Kelly Sullivan, Monitor staff writer
4/25/2017 12:22 AM
This month the Snohomish County, WA Medical Examiner’s Office released the cause and manner of death for two men who met untimely fates in Gold Bar.
Christopher G. Johnson, 53, of Everett walked into a downed power line in the 1300 block of Croft Avenue on March 27. He was found near the Mountain View Diner off U.S. Highway 2. A restaurant employee was taking out the trash when he spotted Johnson laying on a long gravel pathway that parallels the railroad tracks and runs behind the diner.
Video surveillance showed the man was wearing a hat and had his head down at the time, the employee’s coworker Jamie Ferguson had told the Monitor. Johnson didn’t see the wire, which was still live and dangling at head level when he walked right into it, she said.
Fire District 26 responded to the scene. Fire Chief Eric Andrews said it was immediately apparent Johnson had died. Employees of the Snohomish County Public Utility District came and shut down the power from the 115,000-volt line owned by Puget Sound Energy.
Janet Kim, spokesperson for PSE said the investigation is still ongoing at this time as to why the line fell in the first place, but it hoping to have a more complete update in the near future.

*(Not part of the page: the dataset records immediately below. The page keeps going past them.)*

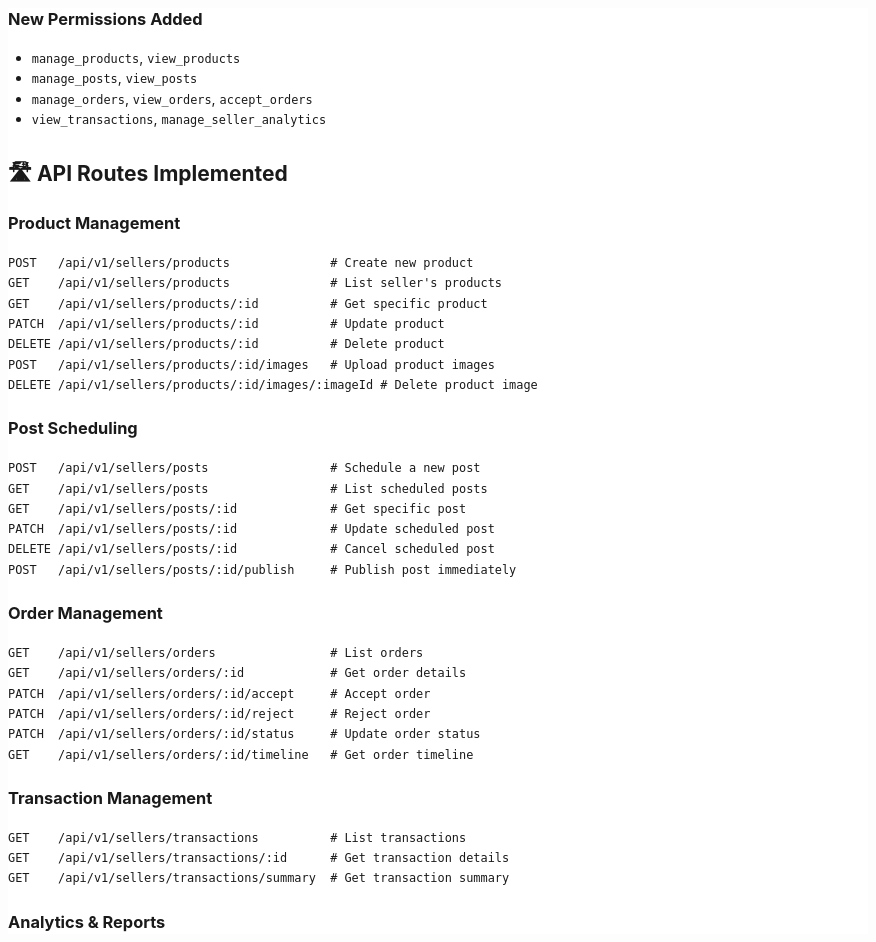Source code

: ### New Permissions Added

- `manage_products`, `view_products`
- `manage_posts`, `view_posts`
- `manage_orders`, `view_orders`, `accept_orders`
- `view_transactions`, `manage_seller_analytics`

## 🛣️ API Routes Implemented

### Product Management

```
POST   /api/v1/sellers/products              # Create new product
GET    /api/v1/sellers/products              # List seller's products
GET    /api/v1/sellers/products/:id          # Get specific product
PATCH  /api/v1/sellers/products/:id          # Update product
DELETE /api/v1/sellers/products/:id          # Delete product
POST   /api/v1/sellers/products/:id/images   # Upload product images
DELETE /api/v1/sellers/products/:id/images/:imageId # Delete product image
```

### Post Scheduling

```
POST   /api/v1/sellers/posts                 # Schedule a new post
GET    /api/v1/sellers/posts                 # List scheduled posts
GET    /api/v1/sellers/posts/:id             # Get specific post
PATCH  /api/v1/sellers/posts/:id             # Update scheduled post
DELETE /api/v1/sellers/posts/:id             # Cancel scheduled post
POST   /api/v1/sellers/posts/:id/publish     # Publish post immediately
```

### Order Management

```
GET    /api/v1/sellers/orders                # List orders
GET    /api/v1/sellers/orders/:id            # Get order details
PATCH  /api/v1/sellers/orders/:id/accept     # Accept order
PATCH  /api/v1/sellers/orders/:id/reject     # Reject order
PATCH  /api/v1/sellers/orders/:id/status     # Update order status
GET    /api/v1/sellers/orders/:id/timeline   # Get order timeline
```

### Transaction Management

```
GET    /api/v1/sellers/transactions          # List transactions
GET    /api/v1/sellers/transactions/:id      # Get transaction details
GET    /api/v1/sellers/transactions/summary  # Get transaction summary
```

### Analytics & Reports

Devices are installed to shut down power from downed lines, but sometimes will fail. It is advised to stay at least 60 feet away from a broken wire in case it is still live.
The medical examiner determined Johnson’s cause of death was electrocution and the manner was accidental.
Olson house fire
Richard Olson, 68, died from smoke inhalation when his home in the 43100 block of May Creek Road caught fire on March 20.
His family said the death was a surprise because they were expecting Olson’s death would be from the colon cancer he was diagnosed with four years ago. His condition had noticeably deteriorated in recent months and the disease was Stage IV.
Fire District 26 responders were the first to arrive around 9 p.m. that night. The structure was fully involved, and King County Fire District 50 and Snohomish County Fire Districts 5 and 7 were called to bring in back-up emergency water tanks or tenders.
The area didn’t have hydrants the firefighters could use. The roof collapsed within 10 minutes of District 26 firefighters arriving.
Olson’s son, Paul, who lives in Las Vegas, said he had a hard time imagining his father was not awake for the fire.
“I am more concerned about that he might have sat there and watched the fire,” had told the Monitor for an article earlier this month. “I have a hard time believing he wasn’t awake and watching it. That is just my biggest fear. The house is what it is. At the end of the day, it was monetary stuff that was lost.”
The medical examiner found no suspicious activity involved, and family and friends guess Olson was too weak to walk out by the time it started. A local church group had been at the home less than one hour before.
His longtime girlfriend Pamela Lacasse, 67, of Sultan, and friend Steve Fayden said they would remember Olson as a loyal and loving person.